Start of RECORDS PROVIDED

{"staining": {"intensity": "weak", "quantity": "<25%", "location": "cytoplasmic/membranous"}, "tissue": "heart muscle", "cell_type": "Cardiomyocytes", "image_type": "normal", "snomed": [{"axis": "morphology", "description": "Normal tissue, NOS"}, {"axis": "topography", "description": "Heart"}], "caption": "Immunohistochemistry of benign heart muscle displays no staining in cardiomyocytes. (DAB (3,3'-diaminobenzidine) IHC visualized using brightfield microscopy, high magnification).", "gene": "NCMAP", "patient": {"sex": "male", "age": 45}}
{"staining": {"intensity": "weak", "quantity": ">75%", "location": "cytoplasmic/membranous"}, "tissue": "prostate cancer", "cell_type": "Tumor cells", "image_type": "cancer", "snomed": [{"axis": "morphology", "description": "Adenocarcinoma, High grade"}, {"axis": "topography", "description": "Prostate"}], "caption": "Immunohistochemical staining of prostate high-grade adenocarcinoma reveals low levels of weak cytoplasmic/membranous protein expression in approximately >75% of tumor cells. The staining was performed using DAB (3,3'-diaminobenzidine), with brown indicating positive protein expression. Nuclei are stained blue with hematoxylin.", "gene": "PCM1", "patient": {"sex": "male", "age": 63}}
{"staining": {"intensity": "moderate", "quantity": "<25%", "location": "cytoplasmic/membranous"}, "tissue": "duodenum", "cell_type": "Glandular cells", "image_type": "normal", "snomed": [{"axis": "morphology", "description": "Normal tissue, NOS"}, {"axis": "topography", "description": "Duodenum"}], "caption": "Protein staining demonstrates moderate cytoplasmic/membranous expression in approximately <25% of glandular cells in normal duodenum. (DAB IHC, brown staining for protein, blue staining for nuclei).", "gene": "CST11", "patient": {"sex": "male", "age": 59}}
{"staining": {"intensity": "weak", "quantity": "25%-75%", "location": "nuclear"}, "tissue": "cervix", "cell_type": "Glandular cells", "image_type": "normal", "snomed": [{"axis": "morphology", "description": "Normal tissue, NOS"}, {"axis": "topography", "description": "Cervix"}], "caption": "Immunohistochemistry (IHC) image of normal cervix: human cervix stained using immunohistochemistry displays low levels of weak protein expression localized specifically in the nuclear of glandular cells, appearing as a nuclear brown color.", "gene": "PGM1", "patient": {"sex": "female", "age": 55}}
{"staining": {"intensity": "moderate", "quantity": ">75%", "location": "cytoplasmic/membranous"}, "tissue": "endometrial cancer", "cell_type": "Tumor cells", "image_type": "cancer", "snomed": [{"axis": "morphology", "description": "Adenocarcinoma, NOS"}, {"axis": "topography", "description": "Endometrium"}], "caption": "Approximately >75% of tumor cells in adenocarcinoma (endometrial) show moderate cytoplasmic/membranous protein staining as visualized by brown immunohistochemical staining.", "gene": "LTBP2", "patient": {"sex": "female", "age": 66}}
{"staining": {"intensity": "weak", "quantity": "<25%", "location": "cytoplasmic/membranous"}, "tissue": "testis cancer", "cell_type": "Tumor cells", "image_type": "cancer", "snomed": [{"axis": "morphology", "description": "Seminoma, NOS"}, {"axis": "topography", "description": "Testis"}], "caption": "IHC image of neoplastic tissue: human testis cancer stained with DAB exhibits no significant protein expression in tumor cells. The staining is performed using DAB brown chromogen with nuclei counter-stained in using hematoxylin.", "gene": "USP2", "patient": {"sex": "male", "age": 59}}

End of RECORDS PROVIDED

Please retype all of the lines above exactly as they stand.

WRITTEN SOLUTION –
{"staining": {"intensity": "weak", "quantity": "<25%", "location": "cytoplasmic/membranous"}, "tissue": "heart muscle", "cell_type": "Cardiomyocytes", "image_type": "normal", "snomed": [{"axis": "morphology", "description": "Normal tissue, NOS"}, {"axis": "topography", "description": "Heart"}], "caption": "Immunohistochemistry of benign heart muscle displays no staining in cardiomyocytes. (DAB (3,3'-diaminobenzidine) IHC visualized using brightfield microscopy, high magnification).", "gene": "NCMAP", "patient": {"sex": "male", "age": 45}}
{"staining": {"intensity": "weak", "quantity": ">75%", "location": "cytoplasmic/membranous"}, "tissue": "prostate cancer", "cell_type": "Tumor cells", "image_type": "cancer", "snomed": [{"axis": "morphology", "description": "Adenocarcinoma, High grade"}, {"axis": "topography", "description": "Prostate"}], "caption": "Immunohistochemical staining of prostate high-grade adenocarcinoma reveals low levels of weak cytoplasmic/membranous protein expression in approximately >75% of tumor cells. The staining was performed using DAB (3,3'-diaminobenzidine), with brown indicating positive protein expression. Nuclei are stained blue with hematoxylin.", "gene": "PCM1", "patient": {"sex": "male", "age": 63}}
{"staining": {"intensity": "moderate", "quantity": "<25%", "location": "cytoplasmic/membranous"}, "tissue": "duodenum", "cell_type": "Glandular cells", "image_type": "normal", "snomed": [{"axis": "morphology", "description": "Normal tissue, NOS"}, {"axis": "topography", "description": "Duodenum"}], "caption": "Protein staining demonstrates moderate cytoplasmic/membranous expression in approximately <25% of glandular cells in normal duodenum. (DAB IHC, brown staining for protein, blue staining for nuclei).", "gene": "CST11", "patient": {"sex": "male", "age": 59}}
{"staining": {"intensity": "weak", "quantity": "25%-75%", "location": "nuclear"}, "tissue": "cervix", "cell_type": "Glandular cells", "image_type": "normal", "snomed": [{"axis": "morphology", "description": "Normal tissue, NOS"}, {"axis": "topography", "description": "Cervix"}], "caption": "Immunohistochemistry (IHC) image of normal cervix: human cervix stained using immunohistochemistry displays low levels of weak protein expression localized specifically in the nuclear of glandular cells, appearing as a nuclear brown color.", "gene": "PGM1", "patient": {"sex": "female", "age": 55}}
{"staining": {"intensity": "moderate", "quantity": ">75%", "location": "cytoplasmic/membranous"}, "tissue": "endometrial cancer", "cell_type": "Tumor cells", "image_type": "cancer", "snomed": [{"axis": "morphology", "description": "Adenocarcinoma, NOS"}, {"axis": "topography", "description": "Endometrium"}], "caption": "Approximately >75% of tumor cells in adenocarcinoma (endometrial) show moderate cytoplasmic/membranous protein staining as visualized by brown immunohistochemical staining.", "gene": "LTBP2", "patient": {"sex": "female", "age": 66}}
{"staining": {"intensity": "weak", "quantity": "<25%", "location": "cytoplasmic/membranous"}, "tissue": "testis cancer", "cell_type": "Tumor cells", "image_type": "cancer", "snomed": [{"axis": "morphology", "description": "Seminoma, NOS"}, {"axis": "topography", "description": "Testis"}], "caption": "IHC image of neoplastic tissue: human testis cancer stained with DAB exhibits no significant protein expression in tumor cells. The staining is performed using DAB brown chromogen with nuclei counter-stained in using hematoxylin.", "gene": "USP2", "patient": {"sex": "male", "age": 59}}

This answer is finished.